Would you output the following records verbatim and skip the images in them?

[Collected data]
+++
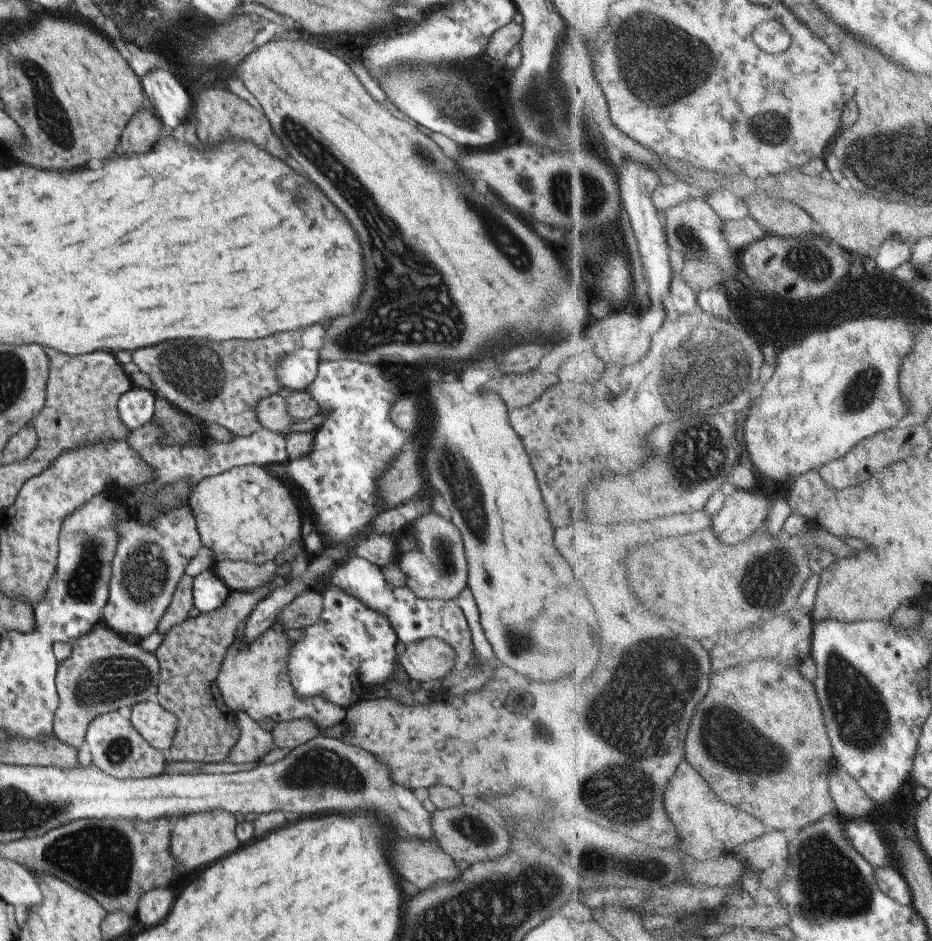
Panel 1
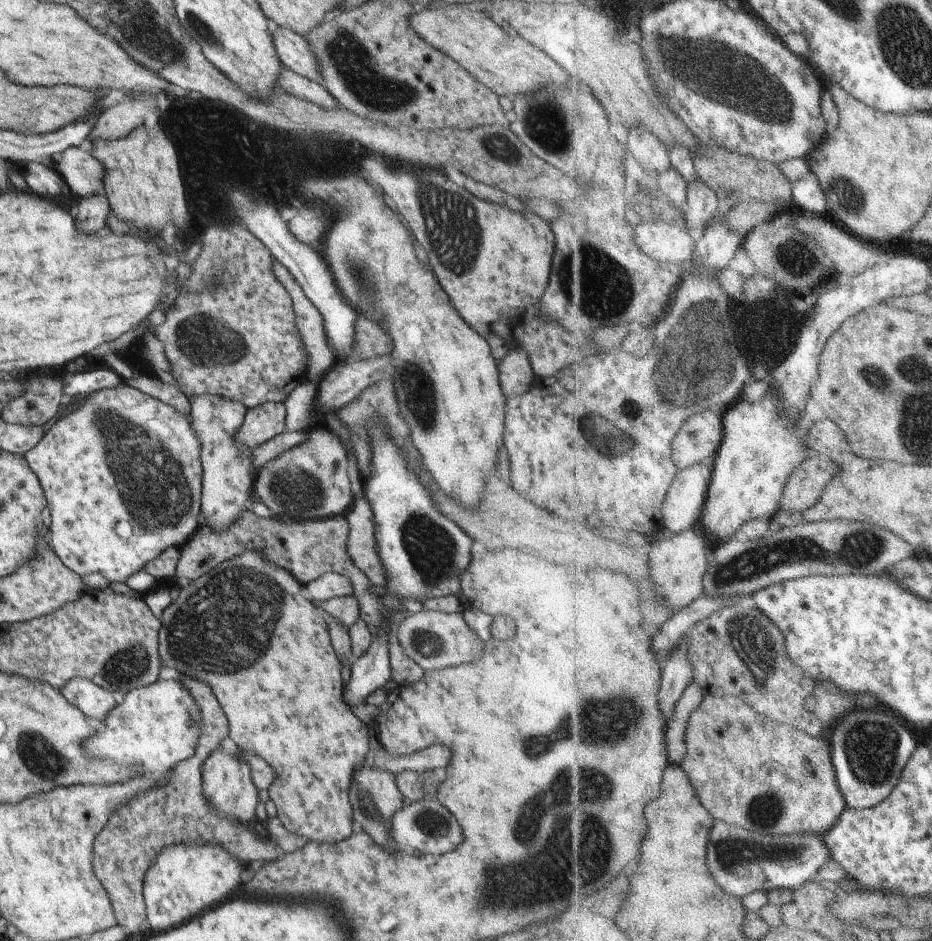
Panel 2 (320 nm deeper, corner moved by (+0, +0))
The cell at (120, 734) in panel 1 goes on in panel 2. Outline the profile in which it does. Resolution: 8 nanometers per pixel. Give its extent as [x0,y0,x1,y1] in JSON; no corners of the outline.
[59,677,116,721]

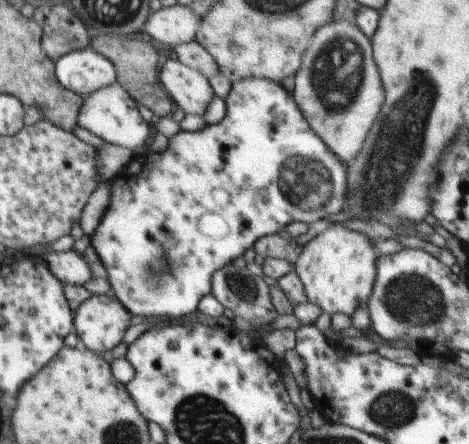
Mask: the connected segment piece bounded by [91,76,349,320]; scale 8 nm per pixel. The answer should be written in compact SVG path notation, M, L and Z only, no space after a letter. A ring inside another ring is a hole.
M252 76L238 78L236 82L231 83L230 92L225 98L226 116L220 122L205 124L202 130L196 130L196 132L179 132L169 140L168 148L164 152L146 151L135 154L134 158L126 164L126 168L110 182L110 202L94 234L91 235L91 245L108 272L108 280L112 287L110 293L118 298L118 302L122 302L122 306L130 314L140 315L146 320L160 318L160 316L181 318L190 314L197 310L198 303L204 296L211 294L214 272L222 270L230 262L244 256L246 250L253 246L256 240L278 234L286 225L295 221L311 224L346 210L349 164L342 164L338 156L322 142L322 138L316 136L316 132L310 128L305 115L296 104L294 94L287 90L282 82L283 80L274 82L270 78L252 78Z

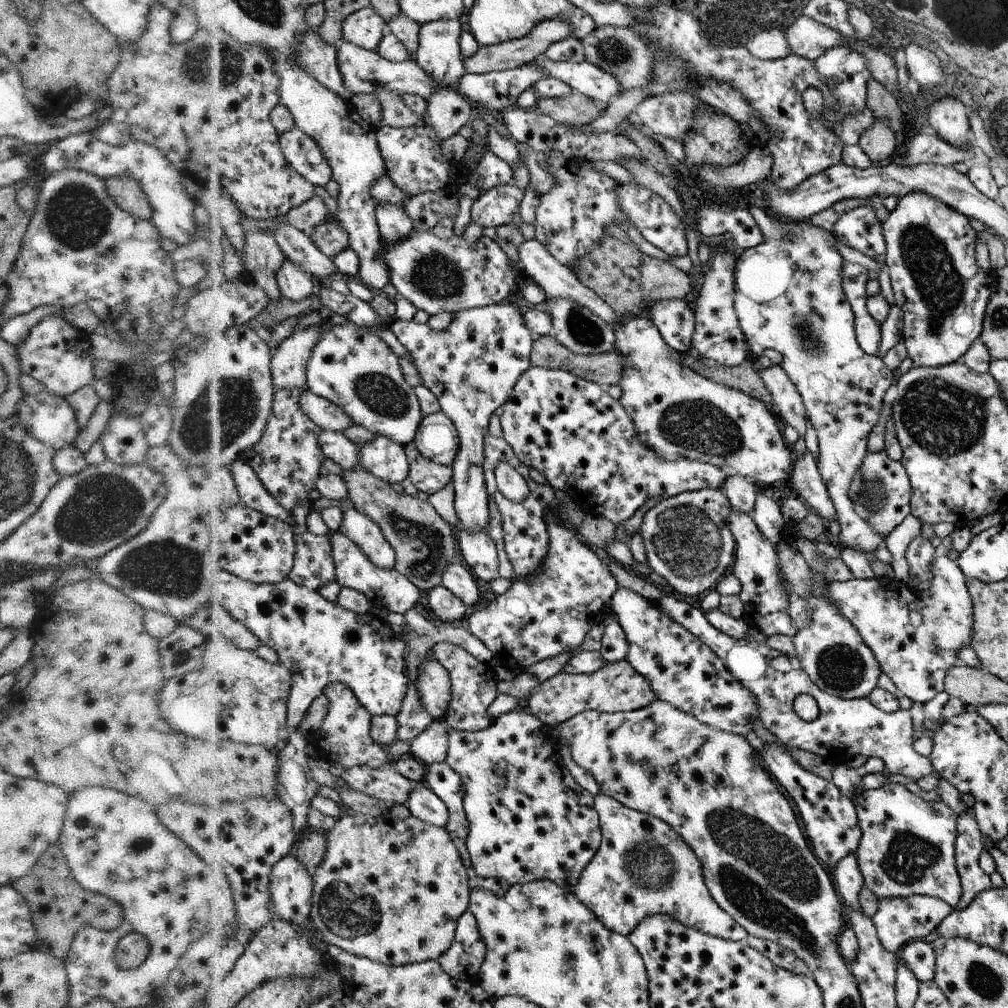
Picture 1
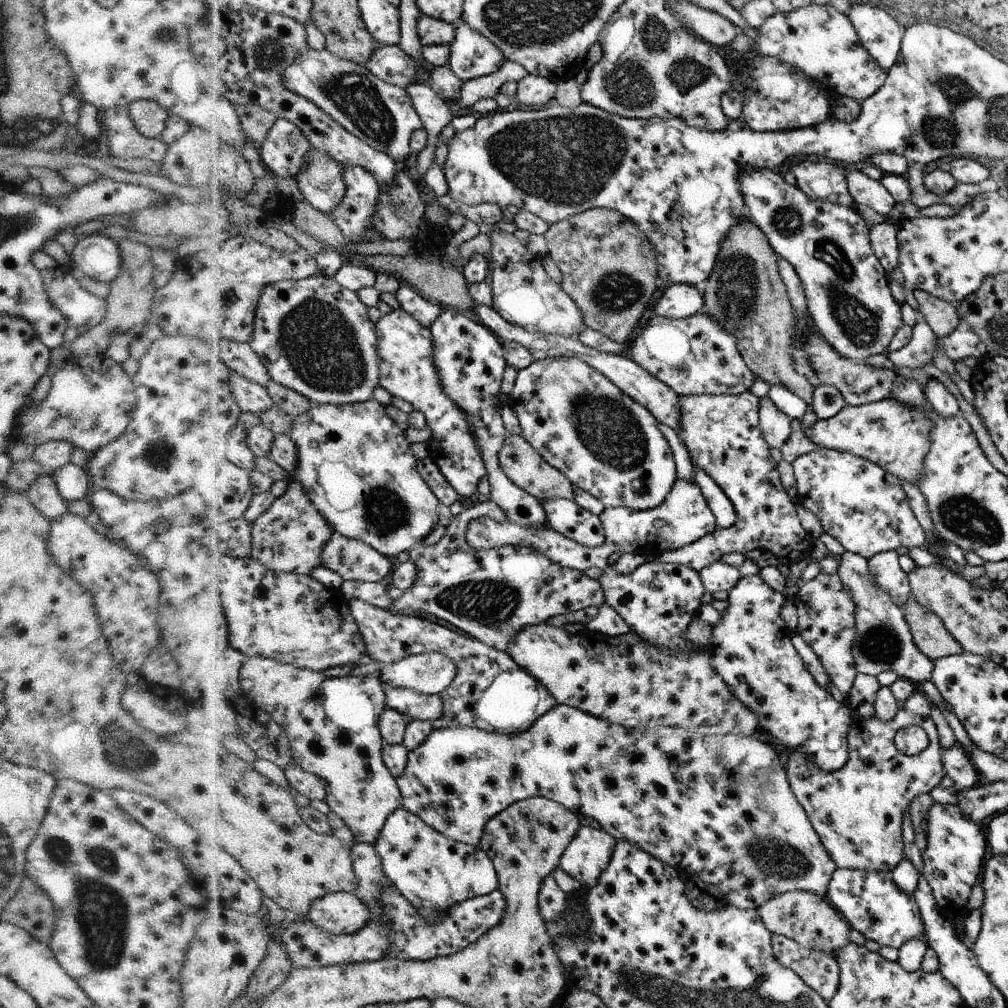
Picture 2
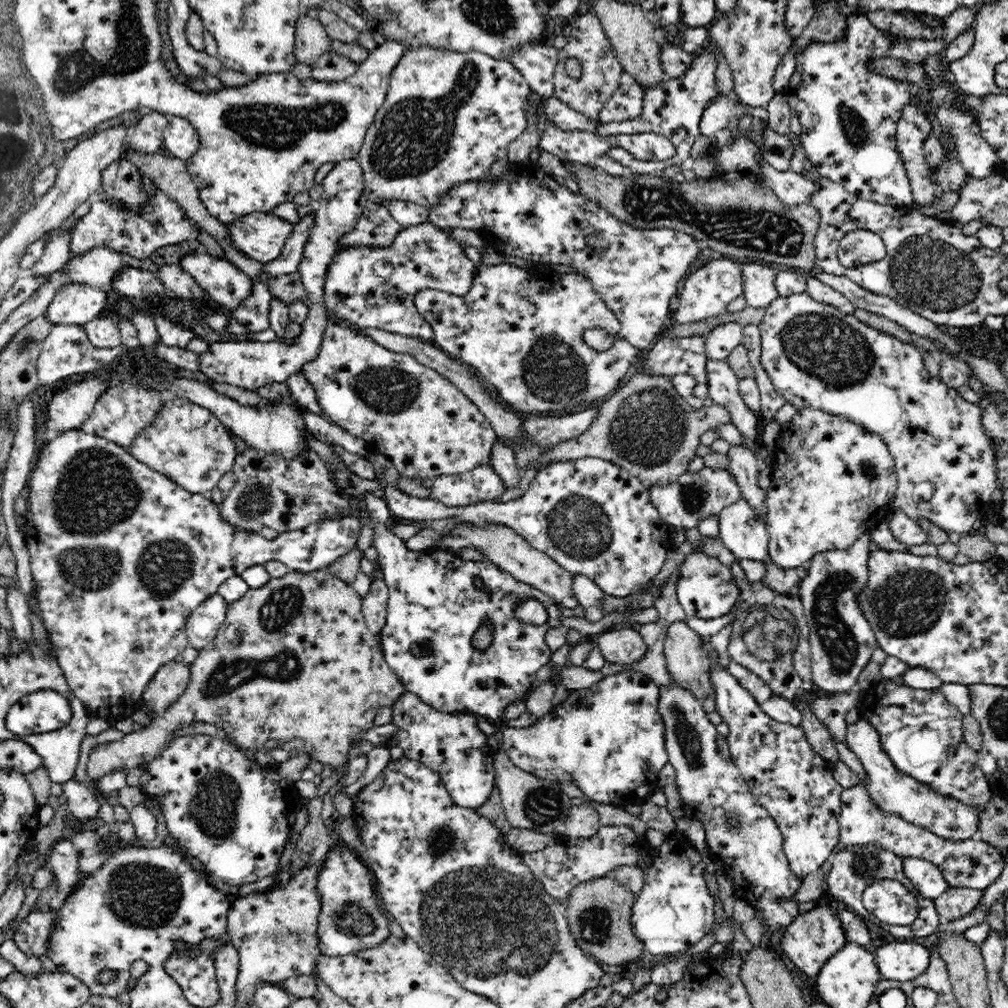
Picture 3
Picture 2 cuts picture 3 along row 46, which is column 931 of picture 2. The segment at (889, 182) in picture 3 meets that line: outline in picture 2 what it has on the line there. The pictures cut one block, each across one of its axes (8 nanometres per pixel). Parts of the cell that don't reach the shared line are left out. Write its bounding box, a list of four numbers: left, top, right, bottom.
+++
**Completed exercise**:
Panel 1
Panel 2 (320 nm deeper, corner moved by (+0, +0))
The cell at (120, 734) in panel 1 goes on in panel 2. Outline the profile in which it does. Resolution: 8 nanometers per pixel. Give its extent as [x0,y0,x1,y1] in JSON; no corners of the outline.
[59,677,116,721]

Mask: the connected segment piece bounded by [91,76,349,320]; scale 8 nm per pixel. The answer should be written in compact SVG path notation, M, L and Z only, no space after a letter. A ring inside another ring is a hole.
M252 76L238 78L236 82L231 83L230 92L225 98L226 116L220 122L205 124L202 130L196 130L196 132L179 132L169 140L168 148L164 152L146 151L135 154L134 158L126 164L126 168L110 182L110 202L94 234L91 235L91 245L108 272L108 280L112 287L110 293L118 298L118 302L122 302L122 306L130 314L140 315L146 320L160 318L160 316L181 318L190 314L197 310L198 303L204 296L211 294L214 272L222 270L230 262L244 256L246 250L253 246L256 240L278 234L286 225L295 221L311 224L346 210L349 164L342 164L338 156L322 142L322 138L316 136L316 132L310 128L305 115L296 104L294 94L287 90L282 82L283 80L274 82L270 78L252 78Z

Picture 1
Picture 2
Picture 3
Picture 2 cuts picture 3 along row 46, which is column 931 of picture 2. The segment at (889, 182) in picture 3 meets that line: outline in picture 2 what it has on the line there. The pictures cut one block, each across one of its axes (8 nanometres per pixel). Parts of the cell that don't reach the shared line are left out. Write its bounding box, a list of four numbers: left, top, right, bottom.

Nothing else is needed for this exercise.